** Page excerpt follows **

1029 Sixth, LLC v. Riniv Corp.

OPINION OF THE COURT

Saxe, J.

In these four companion commercial holdover proceedings, each of which was settled by so-ordered stipulation, the landlord appeals from the orders of Appellate Term which reversed the Civil Court and required the landlord to make payments to respondent tenants pursuant to their stipulations. We agree with the Civil Court’s view, and conclude that Appellate Term was wrong in excusing the tenants’ failure to comply with the terms of the stipulation and requiring the landlord to comply with the stipulation despite the tenants’ default.

Factual Background

On October 15, 1999, the previous landlord served the respondent commercial tenants with notices of termination, advising that it had conveyed its interest in the building to 1029 Sixth, LLC, which intended to develop the building, and was *144therefore exercising its option under lease rider paragraph 9 to terminate the lease as of January 31, 2000. That provision stated that should the landlord intend “to develop, sell or net lease the building of which the demised premises forms a part, then in such event Landlord may, at its option, terminate this lease at any time upon ninety (90) days prior written notice to the Tenant.”

The tenants remained in possession past the termination date, and failed to pay rent and/or use and occupancy thereafter, and the landlord brought the underlying holdover proceedings in March 2000. In response, the tenants interposed technical defenses, although they have never challenged the landlord’s right to terminate the lease under this provision, or the landlord’s good faith intent to do so.

After more than six months, on October 5, 2000, the holdover proceedings were settled by so-ordered stipulations dated October 5, 2000. These stipulations gave the landlord that which it was entitled to under the lease: possession of the premises, albeit not until December 31, 2000. Indeed, the tenants acknowledged in the stipulations that the termination notices were valid and had properly terminated the leases as of January 31, 2000; the tenants also consented to possessory judgments to the landlord to be stayed until December 31, 2000. In exchange, the tenants obtained the right to receive substantial cash payments of between $25,000 and $55,000, including a lump sum, a partial rent waiver and a partial return of the security deposit. However, these payments were made “subject to . . . compliance with the terms and conditions herein . . . [and] on condition that [the tenant] vacates . . . by no later than the Vacate Date.”

The stipulation included the provision that “Time shall be of the essence with respect to all of Respondent’s obligations under this Stipulation including, without limitation, Respondent’s obligation to vacate the Premises pursuant to the terms hereof.”

Further, it provided that

“In the event Respondent (a) fails to timely vacate the Premises in accordance with the provisions of this Stipulation or otherwise, or (b) obtains a stay of vacating on or before the Vacate Date from any court for any reason whatsoever, then, in addition to any other remedies to which Petitioner is or may *145be entitled, (i) Petitioner shall have no obligation to pay, and Respondent shall be deemed to forfeit all right to receive the Payment and the Deposit. . .

In addition, each respondent tenant specifically waived its “right to appeal, challenge, vacate or dispute the Possessory Judgment entered . . . pursuant to this Stipulation” and agreed that it would not take any appeal nor make any application or motion of any kind whatsoever directed to the stipulation or any of its terms.

** End of Page excerpt **
** Data segment follows **

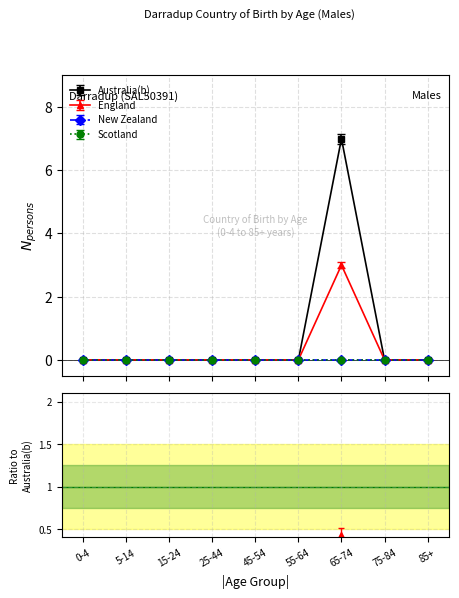

Does the chart have visible grid lines?

Yes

** End of Data segment **

Required tasks:
(1) In the court opinion, on what date were the holdover proceedings settled by so-ordered stipulations?
(2) According to the court opinion, why could the previous landlord terminate the tenants' leases?
(3) Carry on with the court opinion from its last sentence.

Your written answers:
(1) October 5, 2000.

(2) The previous landlord had conveyed its interest in the building to 1029 Sixth, LLC, which intended to develop it. Lease rider paragraph 9 let the landlord terminate the lease on ninety days' prior written notice if it intended to develop, sell or net lease the building.

(3)
Also, importantly, the stipulation contained the following “de minimis” clause:

“The acceptance by Petitioner of partial performance of any of the terms and conditions of this Stipulation shall not constitute an agreement, express or otherwise, to modify, change or alter the Stipulation or constitute a waiver by or estoppel against Petitioner to insist upon full and complete performance of the terms of the Stipulation as written. By illustration and not by way of limitation, no partial payment no matter how substantial, nor any delay in vacating the Premises, shall be deemed to be substantial compliance, i.e. no shortage of payment or delay in vacating the Premises shall be considered to be de minimis.” (Emphasis added.)

The foregoing terms of the stipulation made crystal clear the consequences of a delay in vacating the premises: time was of the essence, no delay would be considered de minimis, and a failure to vacate exactly as the stipulation required would result in the complete elimination of the landlord’s obligation to make the cash payment provided for by the stipulation.

Yet, on the agreed-upon vacate date to effect surrender of the premises in exchange for the payment, the landlord found that the four store premises had not been left “broom clean” as required by the leases. Instead, garbage bags, refuse and shelving had not been removed. Indeed, the submissions of the respondent tenants on this motion indicate that to complete the cleanup of that which was left behind, the landlord would need to rent a dumpster and obtain the services of two laborers for approximately five or six hours.

The following day the landlord formally notified the tenants that it would not make the payments provided for by the stipulation because the premises had not been delivered “broom clean” on the vacate date.

*146The tenants moved to compel payment by the landlord pursuant to the stipulations, contending that the failure to remove the garbage was de minimis, making it inequitable to permit the withholding of the payment.

The Civil Court denied the tenants’ applications. It concluded that the tenants had unquestionably breached the “[t]ime shall be of the essence” clause of the stipulation and the “broom clean” provision of the lease, and that their claim that the breaches were de minimis was expressly barred by the stipulation.

Appellate Term reversed and granted the applications to enforce the stipulations, holding, based upon its own review of the record, that there was no delay in the tenants’ vacating, and the landlord had made no independent showing of the condition of the premises, but had merely adopted the tenants’ reference to “garbage bags/refuse” and treated it as a concession that the stipulation had been violated. Appellate Term stated that it was refusing to effect a forfeiture of the right to payment based upon a trivial or technical breach, which could have been remedied for a nominal sum, and in light of the impending demolition of the building.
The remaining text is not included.